● **TASK TO CARRY OUT**: Reproduce the lines of the entries below, swapping "bounding box" for "enclosing rectangle" and leaving everything else unchanged.

Element boundary records
= = = =

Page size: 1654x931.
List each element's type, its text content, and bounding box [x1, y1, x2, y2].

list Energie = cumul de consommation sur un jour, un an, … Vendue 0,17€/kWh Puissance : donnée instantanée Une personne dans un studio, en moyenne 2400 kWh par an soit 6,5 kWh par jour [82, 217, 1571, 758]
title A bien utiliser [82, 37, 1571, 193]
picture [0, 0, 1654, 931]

= = = =

● **TASK OUTPUT**:
Page size: 1654x931.
List each element's type, its text content, and enclosing rectangle [x1, y1, x2, y2].

list Energie = cumul de consommation sur un jour, un an, … Vendue 0,17€/kWh Puissance : donnée instantanée Une personne dans un studio, en moyenne 2400 kWh par an soit 6,5 kWh par jour [82, 217, 1571, 758]
title A bien utiliser [82, 37, 1571, 193]
picture [0, 0, 1654, 931]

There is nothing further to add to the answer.